Über welchen Weg bist du zu deiner Promotion gekommen und warum hast du dich dafür entschieden?

Ich bin aufgrund der Funktionellen Genomforschung hier zum Masterstudium nach Greifswald gekommen und habe meine Masterarbeit bereits im Zusammenhang mit meinem aktuellen Promotionsthema geschrieben. Dabei war (und ist) sowohl das Thema als auch das Forschen an sich für mich so interessant, dass ich nach der doch recht übersichtlichen Zeit meiner Masterarbeit sehr gerne weiter daran arbeiten wollte. Ich bin sehr froh, dass das auch möglich war. Generell legte die Freude am Forschen und eine gewisse Begeisterung, erworbenes Wissen auch weiterzugeben, eine Promotion im universitären Umfeld für mich nahe.

Warum genau dieses Thema?

Das Thema ist spannend – erstmal für mich ganz persönlich. Das ist eine wichtige Stütze, wenn man über mehrere Jahre damit befasst ist. Mich begeistert die Suche nach Mustern und darüber das Finden von Zusammenhängen. Jenseits dieser persönlichen Begeisterung für das Projekt ist es aber auch ein relevantes Thema. Staphylococcus aureus gehört zu den häufigsten Erregern bakterieller Infektionen beim Menschen und kann eine Vielzahl akuter aber auch chronischer Krankheitsverläufe hervorrufen.

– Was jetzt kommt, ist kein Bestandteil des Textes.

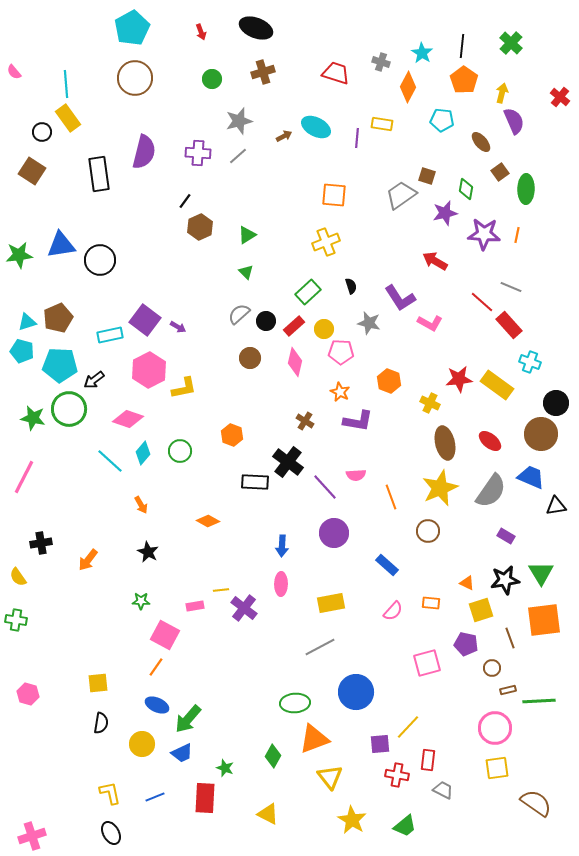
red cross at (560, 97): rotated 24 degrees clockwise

Was sind deine Zukunftspläne?

(Was für eine gemeine Frage, die Zukunft wird zeigen, was möglich ist. Die Welt ein bisschen besser machen ist immer ein guter Plan, oder?)

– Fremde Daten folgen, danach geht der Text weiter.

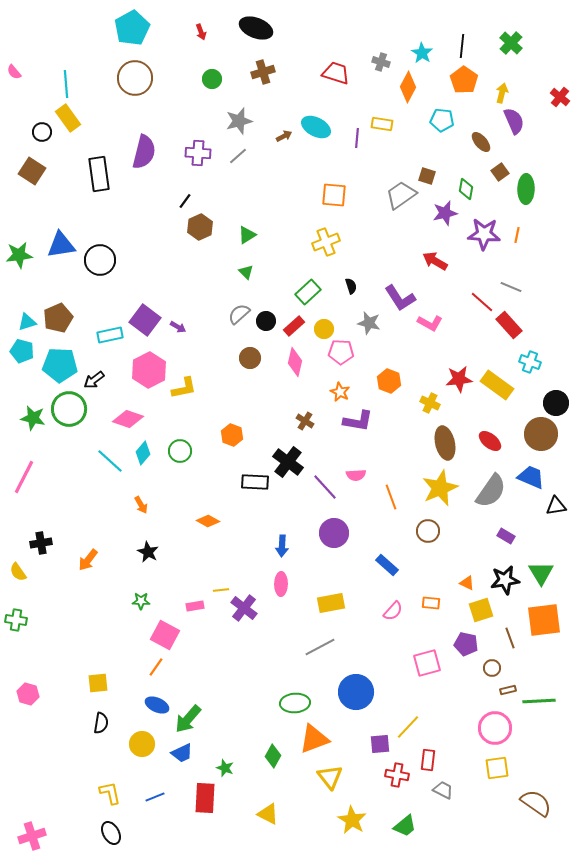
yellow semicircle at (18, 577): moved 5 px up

Erstmal werde ich noch einige Zeit promovieren. Langfristig wäre ich sehr gern in einem Bereich tätig, der Wissen weiterträgt. Ich kann mir sehr gut vorstellen, weiter im universitären Umfeld Lehre und Forschung zu vereinen, finde aber auch andere Bereiche der Wissenschaftskommunikation sehr reizvoll. Wohin es dann konkret geht, werde ich dann sehen.

Portrait Hannes Wolfgramm - Foto: ©Patrick Gessner

Name: Hannes Wolfgramm

Studiengang vor der Promotion:
B. Sc. Biologie (TU Dresden),
M. Sc. Molekularbiologie und Physiologie (Universität Greifswald)

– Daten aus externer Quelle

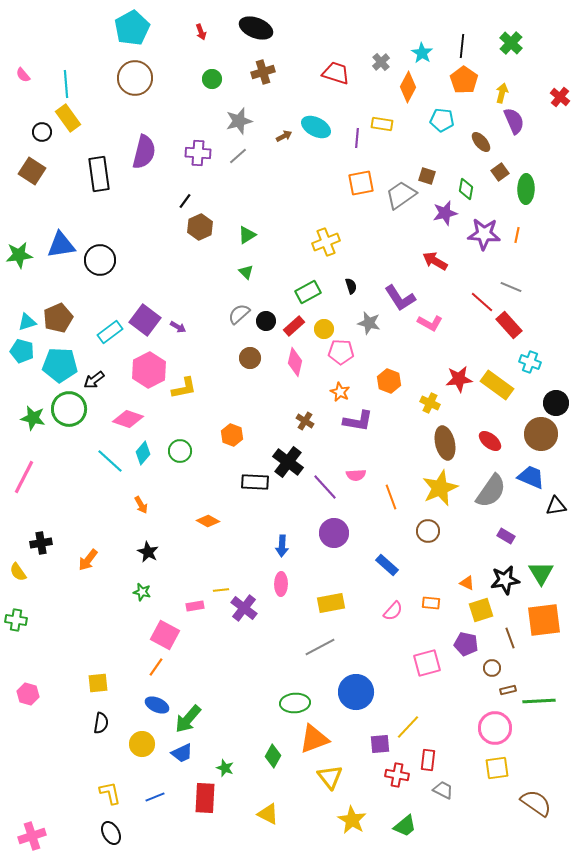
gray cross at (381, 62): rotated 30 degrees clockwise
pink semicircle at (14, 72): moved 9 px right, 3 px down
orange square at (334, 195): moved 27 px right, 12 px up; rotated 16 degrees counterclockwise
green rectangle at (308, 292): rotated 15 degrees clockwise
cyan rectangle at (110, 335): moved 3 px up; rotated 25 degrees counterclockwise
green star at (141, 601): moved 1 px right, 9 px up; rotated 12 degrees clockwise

Thema der Promotion:Analyse differentieller Genexpressionsmuster und Charakterisierung von Subpopulationen von Staphylococcus aureus im Infektionsmodel (seit November 2020)

Institut/Fachbereich, an dem promoviert wird: Interfakultäres Institut für Genetik und Funktionelle Genomforschung, Abteilung Funktionelle Genomforschung

Portrait Susanne Nicolai - Foto: ©Patrick Gessner

Name: Susanne Nicolai
Studiengang vor der Promotion: Psychologie (Universität Lübeck, Universität Heidelberg, Universiteit Aarhus (DK)
Thema der Promotion: The role of justice sensitivity and various moral emotions on pro-environmental behavior, seit Oktober 2020 am Institut für Geographie und Geologie (Lehrstuhl für Nachhaltigkeitswissenschaft und angewandte Geographie)

... mit Susanne Nicolai

 Über welchen Weg bist du zu deiner Promotion gekommen und warum hast du dich dafür entschieden?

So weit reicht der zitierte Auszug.